— Passage for review —
The Adventures of Fred & George
Guys, for what I am about to do, I am sorry. I couldn’t help myself. I got this parcel in the mail, and…well, you’ll see.
Readers, meet Fred and George, the Australian WonderTwin SquirrelShakers.
Choco! From a certain Australian fan! How marvelous!
There was some movement inside, though.
Wait.
Wait just a second.
What the hell…?
“GEORGE! WAKE UP!”
“GOD, WHAT A NIGHT. DID YOU GET HER NUMBER?”
“WAKE UP! WE’VE BEEN SHIPPED!”
“WHAT?”
“WHERE THE FUCK ARE WE?”
“DON’T ASK ME, MATE, LAST THING I REMEMBER IS THAT MARSUPIAL FROM CANBERRA AND HER LOVELY GAMS.”
“I CAN’T TAKE YOU ANYWHERE.”
“THIS DOESN’T SEEM SO BAD.”
“YOU’RE ALWAYS AN OPTIMIST, FRED.”
“IT’S MY SUNNY DISPOSITION.”
“I CANNA JUMP THE DISTANCE. YOU’LL HAVE TO TOSS ME.”
“I SHOULD NEVER HAVE LET YOU WATCH THOSE MOVIES.”
“C…O…F…F…I WONDER IF WE CAN EAT THIS?”
“PROBABLY. BUT LET’S NOT, GEORGE. COME ON.”
“BUT I’M HUNGRY, MATE!”
“I THOUGHT YOU WERE HUNGOVER.”
“I AM! AND HUNGRY!”

— Dataset entries —
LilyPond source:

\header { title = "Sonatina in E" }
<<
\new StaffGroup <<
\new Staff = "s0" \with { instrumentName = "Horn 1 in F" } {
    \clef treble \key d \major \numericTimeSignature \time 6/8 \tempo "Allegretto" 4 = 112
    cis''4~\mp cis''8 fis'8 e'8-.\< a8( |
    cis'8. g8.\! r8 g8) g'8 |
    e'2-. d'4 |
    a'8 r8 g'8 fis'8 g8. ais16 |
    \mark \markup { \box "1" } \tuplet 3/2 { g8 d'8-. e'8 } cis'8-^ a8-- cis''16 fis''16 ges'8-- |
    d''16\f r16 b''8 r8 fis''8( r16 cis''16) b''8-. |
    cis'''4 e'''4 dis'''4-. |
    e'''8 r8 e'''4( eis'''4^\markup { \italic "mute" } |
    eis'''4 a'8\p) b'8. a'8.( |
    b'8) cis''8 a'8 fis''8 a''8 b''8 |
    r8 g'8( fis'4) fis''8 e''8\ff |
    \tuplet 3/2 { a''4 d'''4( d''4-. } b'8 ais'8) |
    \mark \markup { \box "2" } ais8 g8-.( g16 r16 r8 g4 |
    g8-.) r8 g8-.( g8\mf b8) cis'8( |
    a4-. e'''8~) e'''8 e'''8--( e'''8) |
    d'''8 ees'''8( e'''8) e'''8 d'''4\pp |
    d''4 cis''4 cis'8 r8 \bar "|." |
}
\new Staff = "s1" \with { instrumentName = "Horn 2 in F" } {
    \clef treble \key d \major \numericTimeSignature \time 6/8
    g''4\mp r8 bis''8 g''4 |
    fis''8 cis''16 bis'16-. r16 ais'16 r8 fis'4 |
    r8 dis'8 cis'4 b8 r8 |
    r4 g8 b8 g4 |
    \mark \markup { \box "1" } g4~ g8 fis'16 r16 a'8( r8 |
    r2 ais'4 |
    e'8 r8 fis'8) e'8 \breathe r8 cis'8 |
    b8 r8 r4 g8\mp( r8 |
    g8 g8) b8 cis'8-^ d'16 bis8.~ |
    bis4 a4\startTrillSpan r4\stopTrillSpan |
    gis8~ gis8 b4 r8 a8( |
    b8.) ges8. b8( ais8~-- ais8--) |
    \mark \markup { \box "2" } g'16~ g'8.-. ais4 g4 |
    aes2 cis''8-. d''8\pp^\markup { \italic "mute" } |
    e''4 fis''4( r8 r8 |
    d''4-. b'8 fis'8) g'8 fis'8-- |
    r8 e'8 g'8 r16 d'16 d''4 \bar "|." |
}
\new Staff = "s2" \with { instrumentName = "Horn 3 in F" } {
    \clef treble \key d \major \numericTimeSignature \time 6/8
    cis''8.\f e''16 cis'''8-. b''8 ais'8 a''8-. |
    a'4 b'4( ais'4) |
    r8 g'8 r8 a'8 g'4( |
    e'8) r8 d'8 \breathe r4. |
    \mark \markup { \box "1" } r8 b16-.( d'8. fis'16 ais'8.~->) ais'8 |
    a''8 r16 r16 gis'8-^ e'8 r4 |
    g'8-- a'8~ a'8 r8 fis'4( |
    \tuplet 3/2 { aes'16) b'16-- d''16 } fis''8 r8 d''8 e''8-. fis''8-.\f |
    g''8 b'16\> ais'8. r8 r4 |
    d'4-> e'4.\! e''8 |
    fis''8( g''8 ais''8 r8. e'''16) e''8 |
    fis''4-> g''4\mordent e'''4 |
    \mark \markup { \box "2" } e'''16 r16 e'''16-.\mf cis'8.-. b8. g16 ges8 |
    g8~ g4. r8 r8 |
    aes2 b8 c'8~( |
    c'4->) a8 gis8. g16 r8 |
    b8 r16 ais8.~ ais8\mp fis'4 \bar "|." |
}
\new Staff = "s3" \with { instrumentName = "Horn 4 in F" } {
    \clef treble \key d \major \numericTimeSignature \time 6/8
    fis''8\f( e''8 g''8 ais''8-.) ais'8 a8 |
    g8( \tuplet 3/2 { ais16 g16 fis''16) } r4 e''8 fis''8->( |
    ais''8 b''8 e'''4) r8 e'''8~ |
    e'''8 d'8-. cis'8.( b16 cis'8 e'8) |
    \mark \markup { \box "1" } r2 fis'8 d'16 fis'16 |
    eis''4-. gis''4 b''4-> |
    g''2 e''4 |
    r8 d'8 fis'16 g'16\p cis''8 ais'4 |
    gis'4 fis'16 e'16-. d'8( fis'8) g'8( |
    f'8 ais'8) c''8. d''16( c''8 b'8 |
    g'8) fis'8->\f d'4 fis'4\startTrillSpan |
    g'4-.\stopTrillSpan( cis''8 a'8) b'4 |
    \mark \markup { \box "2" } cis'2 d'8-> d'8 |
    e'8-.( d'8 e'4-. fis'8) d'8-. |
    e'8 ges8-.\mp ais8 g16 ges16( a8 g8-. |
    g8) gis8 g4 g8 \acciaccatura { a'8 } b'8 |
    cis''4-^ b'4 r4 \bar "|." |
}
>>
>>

— Task details —
Please continue the Fred and George story above, starting after George's line "I AM! AND HUNGRY!"

— Written reply —
“COME ON.”
“HELP ME PUSH THIS.”
“WHAT? WHAT ARE YOU DOING?”
“IF WE PUSH THIS OFF WE’LL EAT LIKE KINGS.”
“FOR GOD’S SAKE DON’T BE STUPID. LET’S LOOK AROUND FIRST.”
“FOR WHAT? MORE FOOD? THERE’S FOOD RIGHT HERE.”
“SHUT UP, GEORGE. COME ON.”
“THIS MIGHT TURN OUT ALL RIGHT. SEEMS QUIET.”
“FUCK QUIET. I NEED A NOSH.”
“WE’LL EXPLORE A LITTLE BIT MORE, THEN GET YOU YOUR BLASTED NOSH. COME ON.”
“I DUNNO, FRED. I FEEL A LITTLE…EXPOSED.”
“PLEASE TELL ME YOU DIDN’T TAKE YOUR PANTS OFF.”
“I DON’T WEAR PANTS.”
“FOR FUCK’S SAKE, GEORGE–WAIT. WAIT JUST A SECOND. DO YOU HEAR THAT?”
“HEAR WHAT? I’M HUNGRY, FRED.”
“SHHH. GEORGE…I THINK WE’RE NOT ALONE.”